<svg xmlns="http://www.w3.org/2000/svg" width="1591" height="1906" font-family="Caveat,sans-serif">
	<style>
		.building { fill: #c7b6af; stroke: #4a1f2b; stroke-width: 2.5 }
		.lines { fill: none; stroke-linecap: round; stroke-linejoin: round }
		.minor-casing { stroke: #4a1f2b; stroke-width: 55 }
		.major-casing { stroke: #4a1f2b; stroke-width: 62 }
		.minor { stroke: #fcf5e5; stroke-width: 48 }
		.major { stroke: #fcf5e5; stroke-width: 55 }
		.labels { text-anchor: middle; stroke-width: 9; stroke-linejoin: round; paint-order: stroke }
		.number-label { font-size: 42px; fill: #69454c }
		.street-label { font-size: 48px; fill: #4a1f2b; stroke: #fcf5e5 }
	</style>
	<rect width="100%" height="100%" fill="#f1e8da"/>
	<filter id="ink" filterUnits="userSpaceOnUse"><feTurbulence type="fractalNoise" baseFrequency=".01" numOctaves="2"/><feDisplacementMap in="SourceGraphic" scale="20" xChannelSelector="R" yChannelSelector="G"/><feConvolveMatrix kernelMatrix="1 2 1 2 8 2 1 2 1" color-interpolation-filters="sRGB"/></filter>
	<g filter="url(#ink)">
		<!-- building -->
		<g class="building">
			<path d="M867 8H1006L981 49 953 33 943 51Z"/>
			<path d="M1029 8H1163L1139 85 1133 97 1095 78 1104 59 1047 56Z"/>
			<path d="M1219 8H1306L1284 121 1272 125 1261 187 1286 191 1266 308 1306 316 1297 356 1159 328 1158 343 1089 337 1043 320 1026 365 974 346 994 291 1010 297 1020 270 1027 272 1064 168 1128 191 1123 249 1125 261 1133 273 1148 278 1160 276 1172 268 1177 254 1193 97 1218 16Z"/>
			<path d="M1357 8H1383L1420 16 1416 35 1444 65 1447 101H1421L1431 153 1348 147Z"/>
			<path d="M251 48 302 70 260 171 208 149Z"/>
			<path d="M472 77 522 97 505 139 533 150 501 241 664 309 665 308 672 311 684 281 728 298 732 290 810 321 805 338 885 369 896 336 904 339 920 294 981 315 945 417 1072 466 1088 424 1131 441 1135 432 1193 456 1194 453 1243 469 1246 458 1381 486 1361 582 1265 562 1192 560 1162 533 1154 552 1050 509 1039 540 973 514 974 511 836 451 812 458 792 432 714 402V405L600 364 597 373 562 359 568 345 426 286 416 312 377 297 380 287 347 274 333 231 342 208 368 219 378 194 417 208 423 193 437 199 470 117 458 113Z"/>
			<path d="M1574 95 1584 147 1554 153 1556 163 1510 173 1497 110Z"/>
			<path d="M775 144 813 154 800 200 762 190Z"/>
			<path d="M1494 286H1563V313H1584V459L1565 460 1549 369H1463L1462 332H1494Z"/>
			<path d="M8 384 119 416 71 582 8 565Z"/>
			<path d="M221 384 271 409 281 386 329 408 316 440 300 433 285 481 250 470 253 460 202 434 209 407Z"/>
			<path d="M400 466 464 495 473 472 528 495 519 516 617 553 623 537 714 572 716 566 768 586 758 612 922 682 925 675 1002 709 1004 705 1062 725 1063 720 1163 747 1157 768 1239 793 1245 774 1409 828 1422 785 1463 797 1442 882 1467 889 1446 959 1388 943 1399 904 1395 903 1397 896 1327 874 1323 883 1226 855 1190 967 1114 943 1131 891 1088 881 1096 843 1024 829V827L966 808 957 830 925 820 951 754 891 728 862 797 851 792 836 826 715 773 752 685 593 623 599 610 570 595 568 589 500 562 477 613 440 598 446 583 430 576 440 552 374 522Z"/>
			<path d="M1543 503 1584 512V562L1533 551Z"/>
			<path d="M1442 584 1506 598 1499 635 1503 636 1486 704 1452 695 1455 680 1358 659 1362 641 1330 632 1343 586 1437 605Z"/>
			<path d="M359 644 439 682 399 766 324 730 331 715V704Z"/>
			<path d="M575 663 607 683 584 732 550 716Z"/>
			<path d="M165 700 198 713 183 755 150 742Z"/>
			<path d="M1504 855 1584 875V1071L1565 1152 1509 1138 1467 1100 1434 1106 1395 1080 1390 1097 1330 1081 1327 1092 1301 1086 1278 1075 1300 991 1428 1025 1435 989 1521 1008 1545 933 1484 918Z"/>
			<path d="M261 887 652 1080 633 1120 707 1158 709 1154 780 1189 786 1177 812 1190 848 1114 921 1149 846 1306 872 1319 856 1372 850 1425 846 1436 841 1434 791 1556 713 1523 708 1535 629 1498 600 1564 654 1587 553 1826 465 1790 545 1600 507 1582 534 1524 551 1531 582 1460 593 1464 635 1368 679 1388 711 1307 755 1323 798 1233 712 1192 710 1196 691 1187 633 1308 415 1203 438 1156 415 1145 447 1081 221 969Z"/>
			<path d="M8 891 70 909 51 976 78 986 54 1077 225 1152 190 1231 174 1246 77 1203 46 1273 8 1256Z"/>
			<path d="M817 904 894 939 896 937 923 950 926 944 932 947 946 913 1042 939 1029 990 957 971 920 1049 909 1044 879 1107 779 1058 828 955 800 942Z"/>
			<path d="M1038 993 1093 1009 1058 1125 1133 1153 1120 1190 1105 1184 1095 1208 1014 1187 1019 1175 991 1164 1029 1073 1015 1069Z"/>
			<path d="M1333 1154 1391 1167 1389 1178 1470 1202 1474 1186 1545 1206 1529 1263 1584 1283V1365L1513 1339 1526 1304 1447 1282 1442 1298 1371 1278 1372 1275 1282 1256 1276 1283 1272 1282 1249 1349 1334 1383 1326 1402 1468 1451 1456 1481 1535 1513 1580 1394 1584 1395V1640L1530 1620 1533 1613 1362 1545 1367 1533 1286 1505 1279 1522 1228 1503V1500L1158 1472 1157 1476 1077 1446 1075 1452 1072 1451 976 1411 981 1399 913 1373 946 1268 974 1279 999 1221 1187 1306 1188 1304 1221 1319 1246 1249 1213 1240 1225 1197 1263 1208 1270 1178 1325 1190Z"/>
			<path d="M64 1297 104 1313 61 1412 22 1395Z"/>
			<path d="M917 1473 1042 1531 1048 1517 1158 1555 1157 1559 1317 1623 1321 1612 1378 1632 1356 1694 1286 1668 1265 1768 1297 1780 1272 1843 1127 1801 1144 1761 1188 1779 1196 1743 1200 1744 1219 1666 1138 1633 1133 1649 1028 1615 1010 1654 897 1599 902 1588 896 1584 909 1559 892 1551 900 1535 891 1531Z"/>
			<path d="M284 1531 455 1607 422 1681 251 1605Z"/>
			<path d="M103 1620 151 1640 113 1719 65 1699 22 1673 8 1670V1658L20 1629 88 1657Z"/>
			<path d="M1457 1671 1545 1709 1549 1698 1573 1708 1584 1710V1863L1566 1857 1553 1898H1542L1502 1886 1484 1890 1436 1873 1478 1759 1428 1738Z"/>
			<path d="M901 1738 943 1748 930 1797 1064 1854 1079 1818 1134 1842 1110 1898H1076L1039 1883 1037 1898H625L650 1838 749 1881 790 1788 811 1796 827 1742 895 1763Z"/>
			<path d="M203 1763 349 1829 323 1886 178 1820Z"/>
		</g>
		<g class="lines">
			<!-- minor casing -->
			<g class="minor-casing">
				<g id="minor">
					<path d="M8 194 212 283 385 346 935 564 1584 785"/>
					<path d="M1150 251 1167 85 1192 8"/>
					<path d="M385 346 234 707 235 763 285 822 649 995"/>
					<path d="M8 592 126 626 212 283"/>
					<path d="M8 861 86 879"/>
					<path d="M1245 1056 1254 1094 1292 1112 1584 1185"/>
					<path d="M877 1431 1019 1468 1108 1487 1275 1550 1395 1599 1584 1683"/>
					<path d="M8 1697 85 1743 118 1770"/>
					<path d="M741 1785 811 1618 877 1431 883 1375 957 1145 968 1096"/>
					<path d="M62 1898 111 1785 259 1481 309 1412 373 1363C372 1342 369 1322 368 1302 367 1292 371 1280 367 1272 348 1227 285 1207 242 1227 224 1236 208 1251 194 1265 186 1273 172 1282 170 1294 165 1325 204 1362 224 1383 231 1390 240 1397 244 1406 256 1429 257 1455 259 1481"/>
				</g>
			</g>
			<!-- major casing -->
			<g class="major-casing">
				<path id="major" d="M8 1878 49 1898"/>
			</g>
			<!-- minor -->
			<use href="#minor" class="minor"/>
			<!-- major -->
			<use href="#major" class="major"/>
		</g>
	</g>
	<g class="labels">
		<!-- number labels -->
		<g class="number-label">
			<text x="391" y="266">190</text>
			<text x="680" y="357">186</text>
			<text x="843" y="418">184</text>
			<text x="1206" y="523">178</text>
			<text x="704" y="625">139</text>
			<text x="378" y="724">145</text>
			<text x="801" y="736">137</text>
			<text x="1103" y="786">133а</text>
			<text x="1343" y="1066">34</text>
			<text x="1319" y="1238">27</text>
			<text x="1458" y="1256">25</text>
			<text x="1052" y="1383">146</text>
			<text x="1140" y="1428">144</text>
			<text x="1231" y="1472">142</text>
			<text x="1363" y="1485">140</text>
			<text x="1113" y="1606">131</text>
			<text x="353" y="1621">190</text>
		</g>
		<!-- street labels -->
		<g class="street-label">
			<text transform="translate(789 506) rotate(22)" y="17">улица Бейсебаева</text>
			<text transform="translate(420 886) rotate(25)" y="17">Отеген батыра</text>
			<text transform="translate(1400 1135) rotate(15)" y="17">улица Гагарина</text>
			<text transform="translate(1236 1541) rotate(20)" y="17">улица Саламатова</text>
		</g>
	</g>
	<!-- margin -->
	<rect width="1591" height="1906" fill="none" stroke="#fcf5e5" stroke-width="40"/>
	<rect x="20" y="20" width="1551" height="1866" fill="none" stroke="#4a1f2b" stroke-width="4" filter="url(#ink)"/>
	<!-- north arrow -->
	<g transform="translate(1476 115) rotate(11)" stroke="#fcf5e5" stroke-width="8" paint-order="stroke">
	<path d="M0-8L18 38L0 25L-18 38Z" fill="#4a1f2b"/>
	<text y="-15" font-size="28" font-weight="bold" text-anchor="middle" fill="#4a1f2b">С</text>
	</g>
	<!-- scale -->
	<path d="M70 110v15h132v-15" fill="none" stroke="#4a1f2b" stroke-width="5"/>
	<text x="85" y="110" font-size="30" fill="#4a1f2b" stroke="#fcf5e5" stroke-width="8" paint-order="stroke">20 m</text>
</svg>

> What to do
Using the material, show each line where the string "lines" can be found.

> Exercise output
		.lines { fill: none; stroke-linecap: round; stroke-linejoin: round }
		<g class="lines">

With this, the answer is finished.